[Provided records Boundary: Start]

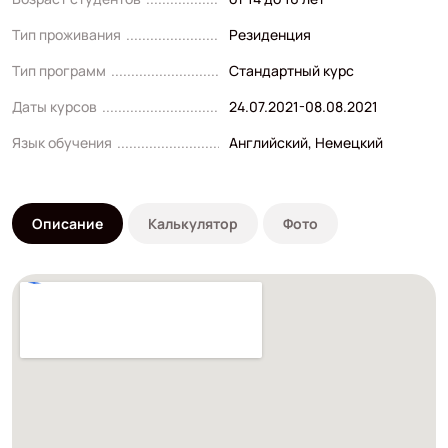
Тип проживания
Резиденция
Тип программ
Стандартный курс
Даты курсов
24.07.2021-08.08.2021
Язык обучения
Английский
,
Немецкий
Описание
Калькулятор
Фото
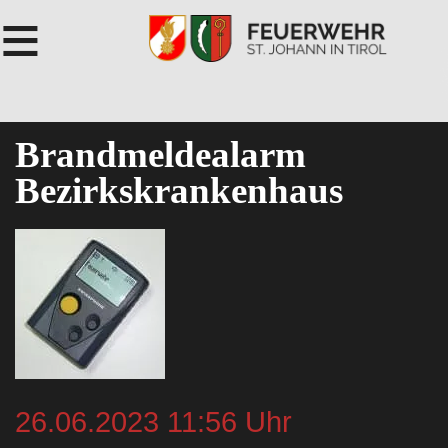
≡
Brandmeldealarm
Bezirkskrankenhaus
26.06.2023 11:56 Uhr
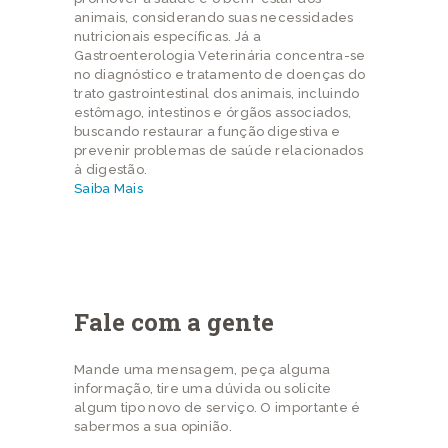
animais, considerando suas necessidades
nutricionais específicas. Já a
Gastroenterologia Veterinária concentra-se
no diagnóstico e tratamento de doenças do
trato gastrointestinal dos animais, incluindo
estômago, intestinos e órgãos associados,
buscando restaurar a função digestiva e
prevenir problemas de saúde relacionados
à digestão.
Saiba Mais
Fale com a gente
Mande uma mensagem, peça alguma
informação, tire uma dúvida ou solicite
algum tipo novo de serviço. O importante é
sabermos a sua opinião.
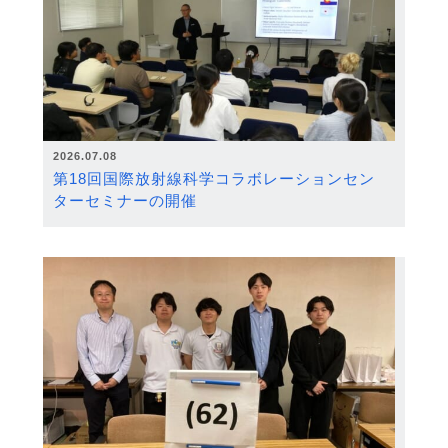
2026.07.08
第18回国際放射線科学コラボレーションセン
ターセミナーの開催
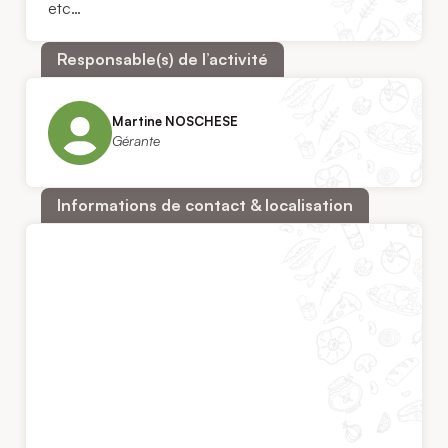
etc…
Responsable(s) de l’activité
Martine NOSCHESE
Gérante
Informations de contact & localisation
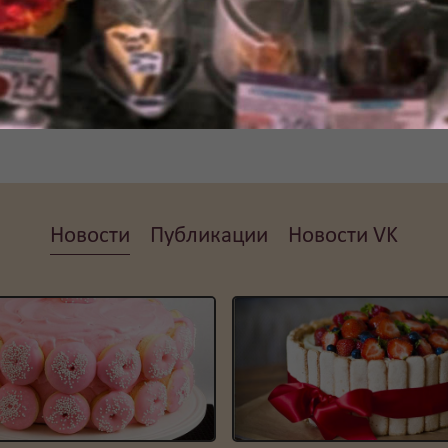
фирмы “Алёнино”
выполнят любые Ваши индивидуальные пожел
 в проявлении самой смелой фантазии, ведь Вы доверяете р
наслаждаясь любимыми кинолентами, при этом неспешно поед
, которые с уважением и любовью относиться к такому виду и
Новости
Публикации
Новости VK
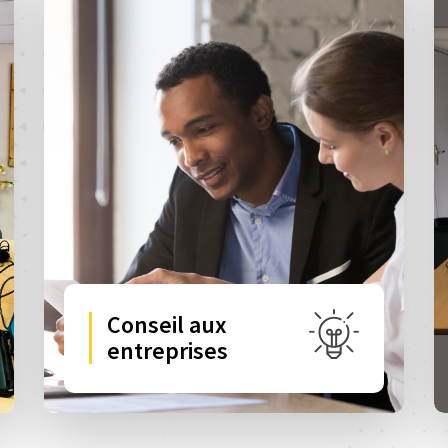
Conseil aux
entreprises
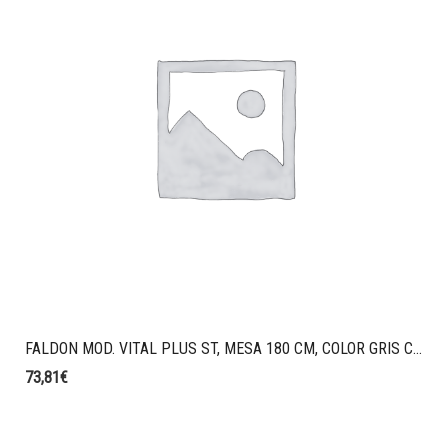
FALDON MOD. VITAL PLUS ST, MESA 180 CM, COLOR GRIS COCO.
73,81
€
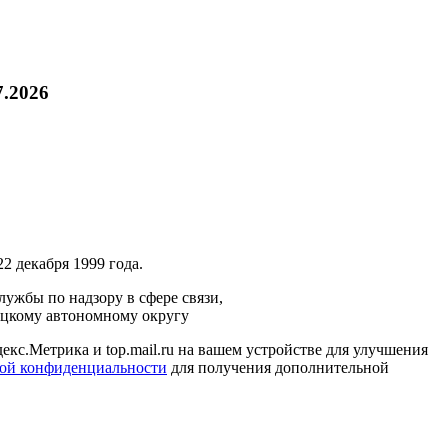
7.2026
2 декабря 1999 года.
ужбы по надзору в сфере связи,
ецкому автономному округу
кс.Метрика и top.mail.ru на вашем устройстве для улучшения
ой конфиденциальности
для получения дополнительной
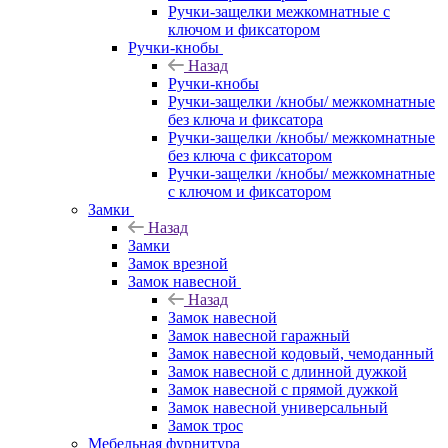
Ручки-защелки межкомнатные с
ключом и фиксатором
Ручки-кнобы
Назад
Ручки-кнобы
Ручки-защелки /кнобы/ межкомнатные
без ключа и фиксатора
Ручки-защелки /кнобы/ межкомнатные
без ключа с фиксатором
Ручки-защелки /кнобы/ межкомнатные
с ключом и фиксатором
Замки
Назад
Замки
Замок врезной
Замок навесной
Назад
Замок навесной
Замок навесной гаражный
Замок навесной кодовый, чемоданный
Замок навесной с длинной дужкой
Замок навесной с прямой дужкой
Замок навесной универсальный
Замок трос
Мебельная фурнитура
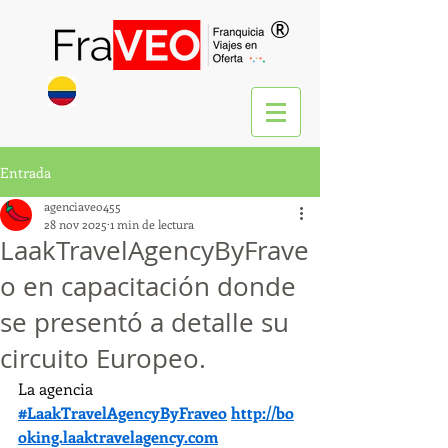
®
Entrada
agenciaveo455
28 nov 2025
1 min de lectura
LaakTravelAgencyByFrave
o en capacitación donde
se presentó a detalle su
circuito Europeo.
La agencia 
#LaakTravelAgencyByFraveo
http://bo
oking.laaktravelagency.com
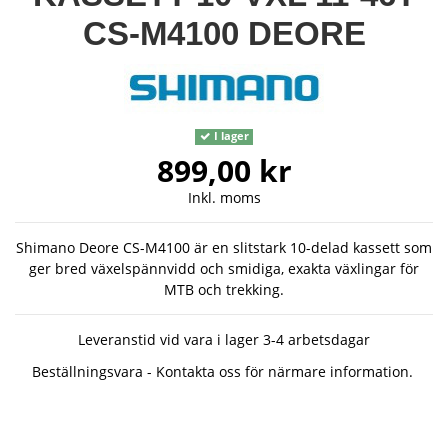
CS-M4100 DEORE
I lager
899,00 kr
Inkl. moms
Shimano Deore CS-M4100 är en slitstark 10-delad kassett som
ger bred växelspännvidd och smidiga, exakta växlingar för
MTB och trekking.
Leveranstid vid vara i lager 3-4 arbetsdagar
Beställningsvara - Kontakta oss för närmare information.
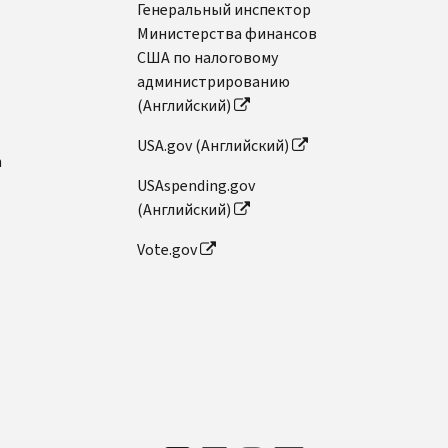
Генеральный инспектор
Министерства финансов
США по налоговому
администрированию
(Английский)
USA.gov (Английский)
n
USAspending.gov
(Английский)
Vote.gov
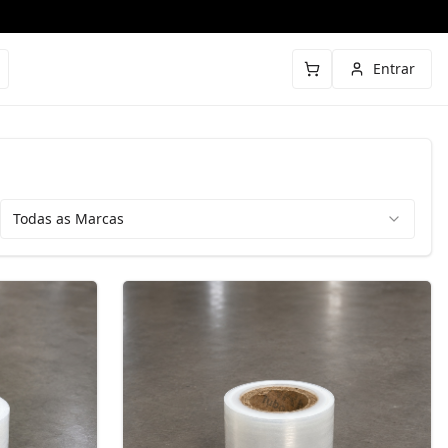
Entrar
Todas as Marcas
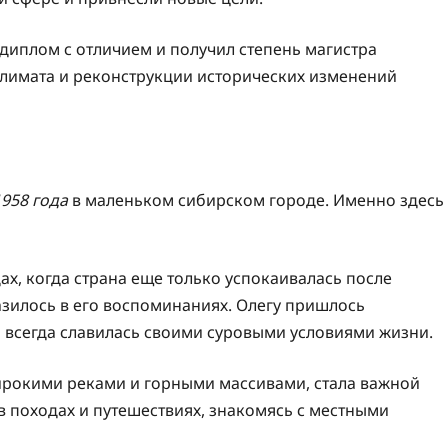
диплом с отличием и получил степень магистра
климата и реконструкции исторических изменений
1958 года
в маленьком сибирском городе. Именно здесь
ах, когда страна еще только успокаивалась после
азилось в его воспоминаниях. Олегу пришлось
ь всегда славилась своими суровыми условиями жизни.
широкими реками и горными массивами, стала важной
в походах и путешествиях, знакомясь с местными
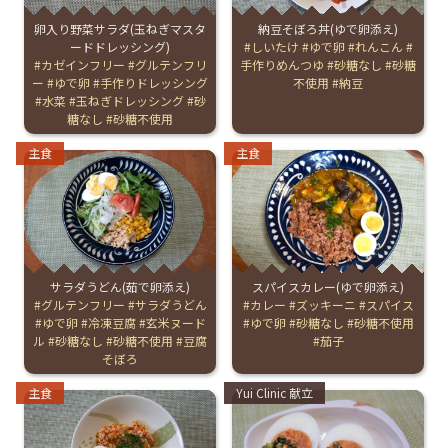
卵入り野菜サラダ(玉ねぎマスタ
納豆そぼろ丼(ゆで卵添え)
お産について
ードドレッシング)
Tags:
しいたけ
ゆで卵
れんこん
Tags:
カゼインフリー
グルテンフリ
手作りめんつゆ
砂糖なし
砂糖
ー
ゆで卵
手作りドレッシング
不使用
納豆
親と子の結びつき支援
水菜
玉ねぎドレッシング
砂
糖なし
砂糖不使用
母乳育児
Categories:
Categories:
主食
主食
予防接種
その他の診療内容
サラダうどん(茹で卵添え)
スパイスカレー(ゆで卵添え)
Tags:
グルテンフリー
サラダうどん
Tags:
カレー
ズッキーニ
スパイス
‘さんルーム’ でさまざまな講座・クラス
ゆで卵
冷凍豆腐
玄米ヌード
ゆで卵
砂糖なし
砂糖不使用
ル
砂糖なし
砂糖不使用
豆腐
茄子
そぼろ
遠方にお住まいで当院での出産を希望される方へ
Categories:
Categories:
主食
Yui Clinic 献立
医師プロフィール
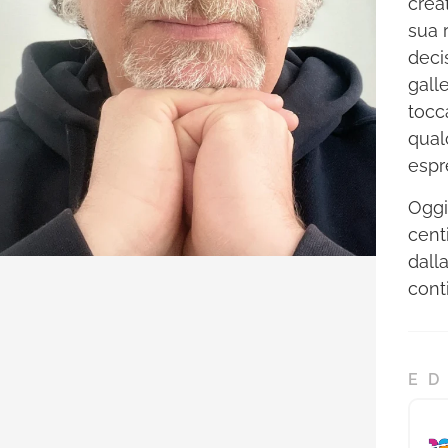
creat
sua 
deci
galle
tocc
qual
espr
Oggi
cent
dall
cont
ED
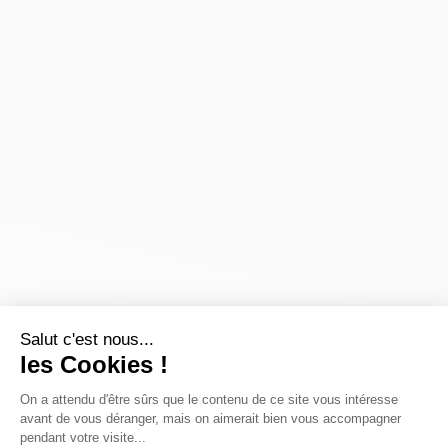
Salut c'est nous...
les Cookies !
On a attendu d'être sûrs que le contenu de ce site vous intéresse
avant de vous déranger, mais on aimerait bien vous accompagner
pendant votre visite...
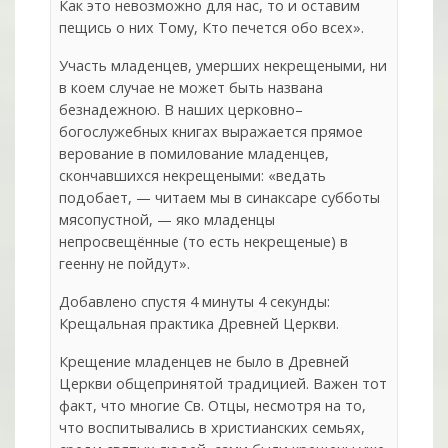
Как это невозможно для нас, то и оставим
пещись о них Тому, Кто печется обо всех».
Участь младенцев, умерших некрещеными, ни
в коем случае не может быть названа
безнадежною. В наших церковно–
богослужебных книгах выражается прямое
верование в помилование младенцев,
скончавшихся некрещеными: «ведать
подобает, — читаем мы в синаксаре субботы
мясопустной, — яко младенцы
непросвещённые (то есть некрещеные) в
геенну не пойдут».
Добавлено спустя 4 минуты 4 секунды:
Крещальная практика Древней Церкви.
Крещение младенцев не было в Древней
Церкви общепринятой традицией. Важен тот
факт, что многие Св. Отцы, несмотря на то,
что воспитывались в христианских семьях,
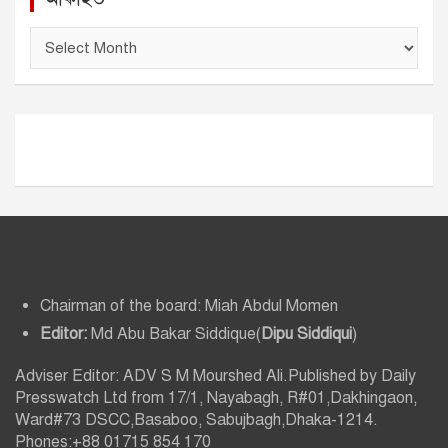
আ
র্কা
ই
ভ
Chairman of the board: Miah Abdul Momen
Editor:
Md Abu Bakar Siddique(
Dipu Siddiqui
)
Adviser Editor: ADV S M Mourshed Ali.Published by Daily
Presswatch Ltd from 17/1, Nayabagh, R#01,Dakhingaon,
Ward#73 DSCC,Basaboo, Sabujbagh,Dhaka-1214.
Phones:+88 01715 854 170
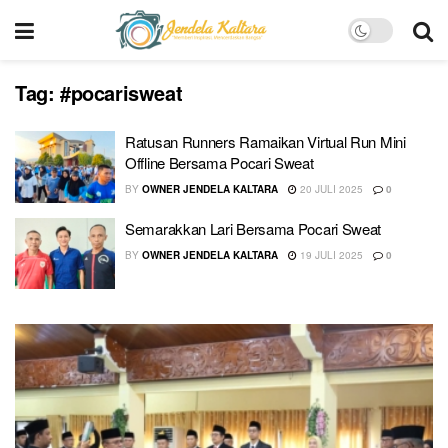
Tag:
#pocarisweat
Ratusan Runners Ramaikan Virtual Run Mini
Offline Bersama Pocari Sweat
BY
OWNER JENDELA KALTARA
20 JULI 2025
0
Semarakkan Lari Bersama Pocari Sweat
BY
OWNER JENDELA KALTARA
19 JULI 2025
0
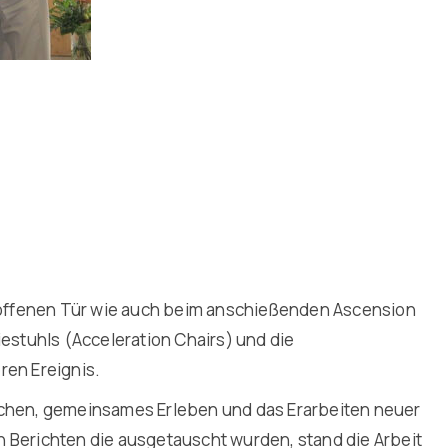
 offenen Tür wie auch beim anschießenden Ascension
estuhls (Acceleration Chairs) und die
en Ereignis.
auschen, gemeinsames Erleben und das Erarbeiten neuer
 Berichten die ausgetauscht wurden, stand die Arbeit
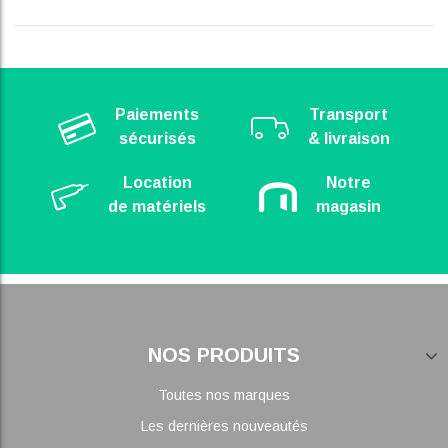
Paiements
Transport
sécurisés
& livraison
Location
Notre
de matériels
magasin
NOS PRODUITS
Toutes nos marques
Les dernières nouveautés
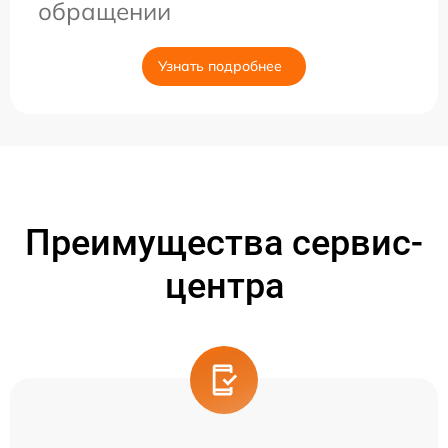
обращении
Узнать подробнее
Преимущества сервис-
центра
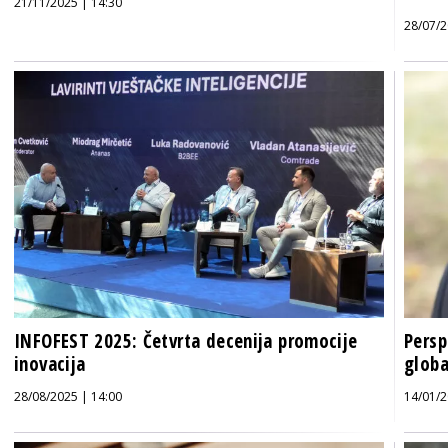
21/11/2025 | 14:30
28/07/2
INFOFEST 2025: Četvrta decenija promocije
Persp
inovacija
globa
28/08/2025 | 14:00
14/01/2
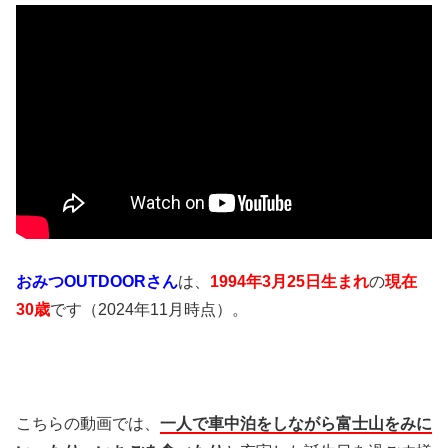
おみつOUTDOORさん
は、
1994年3月25日生まれ
の
現在
30歳
です（2024年11月時点）。
こちらの動画では、
一人で車中泊をしながら富士山をみに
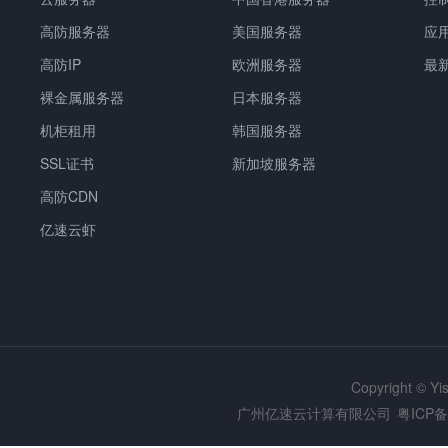
高防服务器
美国服务器
应
高防IP
欧洲服务器
最
裸金属服务器
日本服务器
机柜租用
韩国服务器
SSL证书
新加坡服务器
高防CDN
亿速云虾
Copyright © Y
广州亿速云计算有限公司
粤ICP备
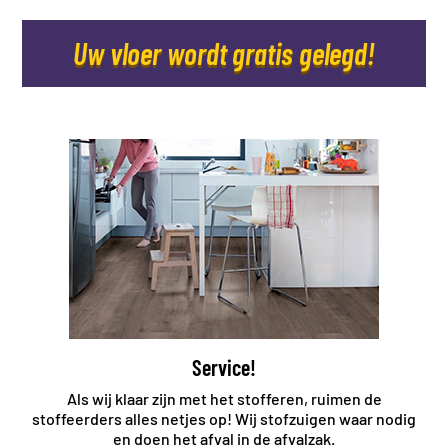
Uw vloer wordt gratis gelegd!
Service!
Als wij klaar zijn met het stofferen, ruimen de
stoffeerders alles netjes op! Wij stofzuigen waar nodig
en doen het afval in de afvalzak.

[Provided records Boundary: End]

● What you need to do
Copy out every line of text in all of the entries above, in order, leaving out the pictures.

● Task solution
Тип проживания
Резиденция
Тип программ
Стандартный курс
Даты курсов
24.07.2021-08.08.2021
Язык обучения
Английский
,
Немецкий
Описание
Калькулятор
Фото
≡
Brandmeldealarm
Bezirkskrankenhaus
26.06.2023 11:56 Uhr
animais, considerando suas necessidades
nutricionais específicas. Já a
Gastroenterologia Veterinária concentra-se
no diagnóstico e tratamento de doenças do
trato gastrointestinal dos animais, incluindo
estômago, intestinos e órgãos associados,
buscando restaurar a função digestiva e
prevenir problemas de saúde relacionados
à digestão.
Saiba Mais
Fale com a gente
Mande uma mensagem, peça alguma
informação, tire uma dúvida ou solicite
algum tipo novo de serviço. O importante é
sabermos a sua opinião.
2026.07.08
第18回国際放射線科学コラボレーションセン
ターセミナーの開催
etc…
Responsable(s) de l’activité
Martine NOSCHESE
Gérante
Informations de contact & localisation
фирмы “Алёнино”
выполнят любые Ваши индивидуальные пожел
 в проявлении самой смелой фантазии, ведь Вы доверяете р
наслаждаясь любимыми кинолентами, при этом неспешно поед
, которые с уважением и любовью относиться к такому виду и
Новости
Публикации
Новости VK
Conseil aux
entreprises
FALDON MOD. VITAL PLUS ST, MESA 180 CM, COLOR GRIS COCO.
73,81
€
7.2026
2 декабря 1999 года.
ужбы по надзору в сфере связи,
ецкому автономному округу
кс.Метрика и top.mail.ru на вашем устройстве для улучшения
ой конфиденциальности
для получения дополнительной
Ручки-защелки межкомнатные с
ключом и фиксатором
Ручки-кнобы
Назад
Ручки-кнобы
Ручки-защелки /кнобы/ межкомнатные
без ключа и фиксатора
Ручки-защелки /кнобы/ межкомнатные
без ключа с фиксатором
Ручки-защелки /кнобы/ межкомнатные
с ключом и фиксатором
Замки
Назад
Замки
Замок врезной
Замок навесной
Назад
Замок навесной
Замок навесной гаражный
Замок навесной кодовый, чемоданный
Замок навесной с длинной дужкой
Замок навесной с прямой дужкой
Замок навесной универсальный
Замок трос
Мебельная фурнитура
®
Entrada
agenciaveo455
28 nov 2025
1 min de lectura
LaakTravelAgencyByFrave
o en capacitación donde
se presentó a detalle su
circuito Europeo.
La agencia 
#LaakTravelAgencyByFraveo
http://bo
oking.laaktravelagency.com
CS-M4100 DEORE
I lager
899,00 kr
Inkl. moms
Shimano Deore CS-M4100 är en slitstark 10-delad kassett som
ger bred växelspännvidd och smidiga, exakta växlingar för
MTB och trekking.
Leveranstid vid vara i lager 3-4 arbetsdagar
Beställningsvara - Kontakta oss för närmare information.
Генеральный инспектор
Министерства финансов
США по налоговому
администрированию
(Английский)
USA.gov (Английский)
n
USAspending.gov
(Английский)
Vote.gov
Entrar
Todas as Marcas
диплом с отличием и получил степень магистра
климата и реконструкции исторических изменений
1958 года
в маленьком сибирском городе. Именно здесь
ах, когда страна еще только успокаивалась после
азилось в его воспоминаниях. Олегу пришлось
ь всегда славилась своими суровыми условиями жизни.
широкими реками и горными массивами, стала важной
в походах и путешествиях, знакомясь с местными
卵入り野菜サラダ(玉ねぎマスタ
納豆そぼろ丼(ゆで卵添え)
お産について
ードドレッシング)
Tags:
しいたけ
ゆで卵
れんこん
Tags:
カゼインフリー
グルテンフリ
手作りめんつゆ
砂糖なし
砂糖
ー
ゆで卵
手作りドレッシング
不使用
納豆
親と子の結びつき支援
水菜
玉ねぎドレッシング
砂
糖なし
砂糖不使用
母乳育児
Categories:
Categories:
主食
主食
予防接種
その他の診療内容
サラダうどん(茹で卵添え)
スパイスカレー(ゆで卵添え)
Tags:
グルテンフリー
サラダうどん
Tags:
カレー
ズッキーニ
スパイス
‘さんルーム’ でさまざまな講座・クラス
ゆで卵
冷凍豆腐
玄米ヌード
ゆで卵
砂糖なし
砂糖不使用
ル
砂糖なし
砂糖不使用
豆腐
茄子
そぼろ
遠方にお住まいで当院での出産を希望される方へ
Categories:
Categories:
主食
Yui Clinic 献立
医師プロフィール
creat
sua 
deci
galle
tocc
qual
espr
Oggi
cent
dall
cont
ED
Salut c'est nous...
les Cookies !
On a attendu d'être sûrs que le contenu de ce site vous intéresse
avant de vous déranger, mais on aimerait bien vous accompagner
pendant votre visite...
Как это невозможно для нас, то и оставим
пещись о них Тому, Кто печется обо всех».
Участь младенцев, умерших некрещеными, ни
в коем случае не может быть названа
безнадежною. В наших церковно–
богослужебных книгах выражается прямое
верование в помилование младенцев,
скончавшихся некрещеными: «ведать
подобает, — читаем мы в синаксаре субботы
мясопустной, — яко младенцы
непросвещённые (то есть некрещеные) в
геенну не пойдут».
Добавлено спустя 4 минуты 4 секунды:
Крещальная практика Древней Церкви.
Крещение младенцев не было в Древней
Церкви общепринятой традицией. Важен тот
факт, что многие Св. Отцы, несмотря на то,
что воспитывались в христианских семьях,
আ
র্কা
ই
ভ
Chairman of the board: Miah Abdul Momen
Editor:
Md Abu Bakar Siddique(
Dipu Siddiqui
)
Adviser Editor: ADV S M Mourshed Ali.Published by Daily
Presswatch Ltd from 17/1, Nayabagh, R#01,Dakhingaon,
Ward#73 DSCC,Basaboo, Sabujbagh,Dhaka-1214.
Phones:+88 01715 854 170
Tag:
#pocarisweat
Ratusan Runners Ramaikan Virtual Run Mini
Offline Bersama Pocari Sweat
BY
OWNER JENDELA KALTARA
20 JULI 2025
0
Semarakkan Lari Bersama Pocari Sweat
BY
OWNER JENDELA KALTARA
19 JULI 2025
0
 offenen Tür wie auch beim anschießenden Ascension
estuhls (Acceleration Chairs) und die
en Ereignis.
auschen, gemeinsames Erleben und das Erarbeiten neuer
 Berichten die ausgetauscht wurden, stand die Arbeit
Paiements
Transport
sécurisés
& livraison
Location
Notre
de matériels
magasin
NOS PRODUITS
Toutes nos marques
Les dernières nouveautés
обращении
Узнать подробнее
Преимущества сервис-
центра
21/11/2025 | 14:30
28/07/2
INFOFEST 2025: Četvrta decenija promocije
Persp
inovacija
globa
28/08/2025 | 14:00
14/01/2
おみつOUTDOORさん
は、
1994年3月25日生まれ
の
現在
30歳
です（2024年11月時点）。
こちらの動画では、
一人で車中泊をしながら富士山をみに
高防服务器
美国服务器
应
高防IP
欧洲服务器
最
裸金属服务器
日本服务器
机柜租用
韩国服务器
SSL证书
新加坡服务器
高防CDN
亿速云虾
Copyright © Y
广州亿速云计算有限公司
粤ICP备
Uw vloer wordt gratis gelegd!
Service!
Als wij klaar zijn met het stofferen, ruimen de
stoffeerders alles netjes op! Wij stofzuigen waar nodig
en doen het afval in de afvalzak.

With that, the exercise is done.